Hier hängen Zeichnungen, die Epitaphien für Enten und Esel beziehungsweise die aus ihnen gekreuzten Mischgattungen sind. Leinwände zeigen Leichen von Ostsee-Schwänen oder den weiß gefrorenen Leib einer Kuh in schwarzgrüner „Winter“-Landschaft. Anderswo sind Hände zu erkennen oder Gesichter. Die Fauna würde gut in mittelalterliche Bestiarien passen, die Fragmente des Menschlichen durchaus in Totentänze.

Wenn Kerstin Seltmann ein Kerbtier porträtiert, dann gewiss nicht, weil es eine Menge davon in ihrem brandenburgischen Wahlheimatdorf Kemlitz gibt und sich das dort halt anbietet, sondern weil seine Form dem von ihr Empfundenen am ehesten entspricht, wenn sie Zorn, Depression, womöglich auch Hybris bändigen muss.
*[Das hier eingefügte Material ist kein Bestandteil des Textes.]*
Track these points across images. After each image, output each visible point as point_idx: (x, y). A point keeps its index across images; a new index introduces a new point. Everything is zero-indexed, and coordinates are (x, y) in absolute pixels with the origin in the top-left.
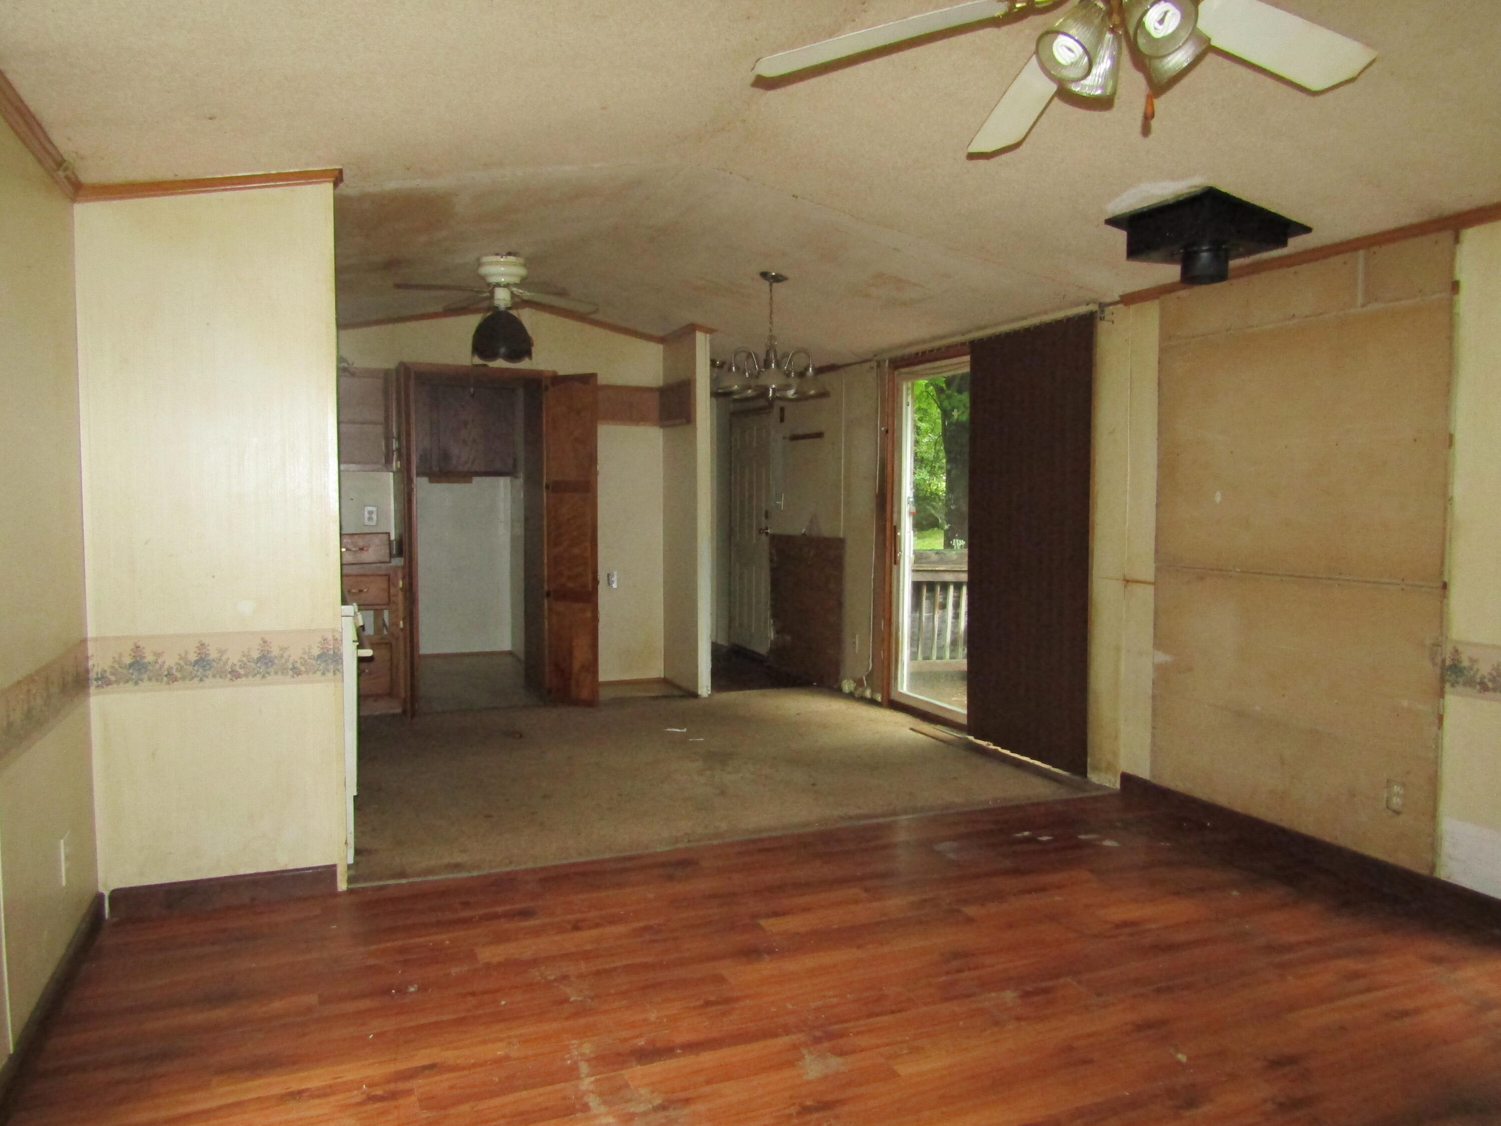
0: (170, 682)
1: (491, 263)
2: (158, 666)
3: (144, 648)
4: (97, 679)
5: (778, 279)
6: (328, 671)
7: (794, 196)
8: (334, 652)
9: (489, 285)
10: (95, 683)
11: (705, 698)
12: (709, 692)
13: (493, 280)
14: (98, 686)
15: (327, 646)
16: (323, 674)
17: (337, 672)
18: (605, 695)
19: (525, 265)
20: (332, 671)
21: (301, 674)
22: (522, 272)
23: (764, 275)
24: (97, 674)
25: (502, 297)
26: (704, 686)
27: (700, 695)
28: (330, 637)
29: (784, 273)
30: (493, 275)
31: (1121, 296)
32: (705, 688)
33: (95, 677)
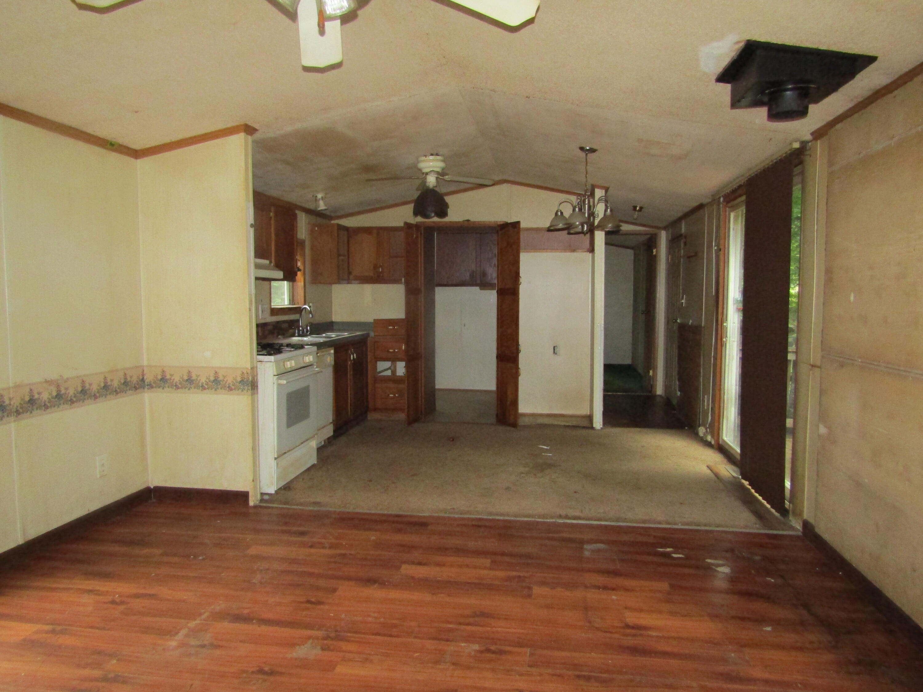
0: (177, 389)
1: (424, 161)
2: (171, 381)
3: (166, 372)
4: (148, 385)
5: (592, 151)
6: (245, 389)
7: (527, 97)
8: (247, 380)
9: (423, 173)
10: (147, 387)
11: (598, 430)
12: (602, 426)
13: (425, 170)
14: (148, 389)
15: (244, 376)
16: (242, 391)
17: (248, 391)
18: (522, 421)
19: (444, 161)
20: (246, 390)
21: (232, 390)
22: (442, 165)
23: (582, 149)
24: (148, 383)
25: (431, 180)
26: (598, 422)
27: (595, 428)
28: (245, 372)
29: (595, 147)
30: (424, 168)
31: (812, 134)
32: (599, 423)
33: (147, 384)
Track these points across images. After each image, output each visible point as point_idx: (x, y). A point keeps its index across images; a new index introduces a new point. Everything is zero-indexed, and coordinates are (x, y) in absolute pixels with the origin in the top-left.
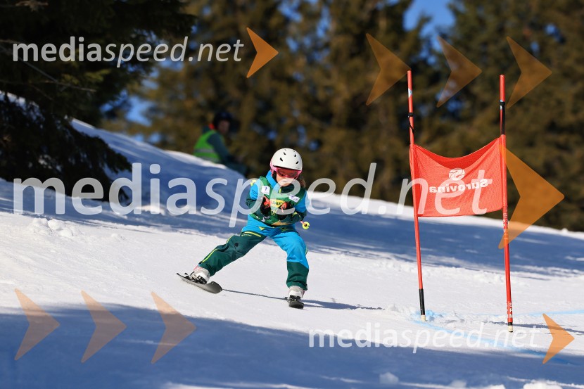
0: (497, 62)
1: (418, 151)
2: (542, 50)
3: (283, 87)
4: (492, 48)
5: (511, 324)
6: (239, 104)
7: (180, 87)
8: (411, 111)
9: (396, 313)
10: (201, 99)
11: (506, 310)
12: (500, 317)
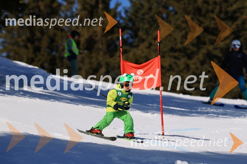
0: (149, 22)
1: (124, 62)
2: (167, 17)
3: (59, 33)
4: (146, 16)
5: (163, 135)
6: (40, 40)
7: (15, 33)
8: (121, 45)
9: (115, 130)
10: (24, 37)
11: (161, 129)
12: (158, 132)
Doch hat sie die Form einmal gebändigt, ist der Rest – Farbe. Farbe, Farbe und nochmals Farbe. Auf die Frage, seit wann sie ihrer Farbleidenschaft fröne, erwiderte sie einmal knapp: „Seit ich mich über schlechte Farben geärgert habe.“ Wer begreifen will, wie sehr sie sich ärgern kann, schaue sich ihre rottönende „Basler Fastnacht“ an. – Apropos Fragen: Kerstin Seltmanns Antworten sind Fragen, ihre Fragen Antworten. Ihr Credo ist nicht der Goldene Schnitt. Was sie leistet, ist Knochenarbeit der Abstraktion: Der Tod der Kreatur wird bei ihr zur Metapher für das Leben. Zum umgekehrten Memento mori gewissermaßen. Also nicht: Gedenke, dass du sterben musst. Sondern: Gedenke dessen, was das Leben wert ist!

Das ist die Erschütterung, die alle „Seltmannkeiten“ auslösen. Dabei ist weniger wichtig, was deren Schöpferin „uns sagen will“. Denn letztlich ist auch in ihren Bildern nur anwesend, was wir Betrachter zu imaginieren vermögen. Und je nachdem, wozu wir dabei imstande sind, verwirren, stören, erleuchten, betören diese Bilder. Manchmal bleibt auch bloß Ratlosigkeit. Aber lieber ratlos als falsch beraten.

„Malen ist da sein“, sagt Kerstin Seltmann. Was Wunder, dass ihr Thema das Dasein ist. Drunter geht’s für eine wie sie nicht. Weshalb es gut ist, dass sie nicht „vor dem Menschen geboren“ worden ist.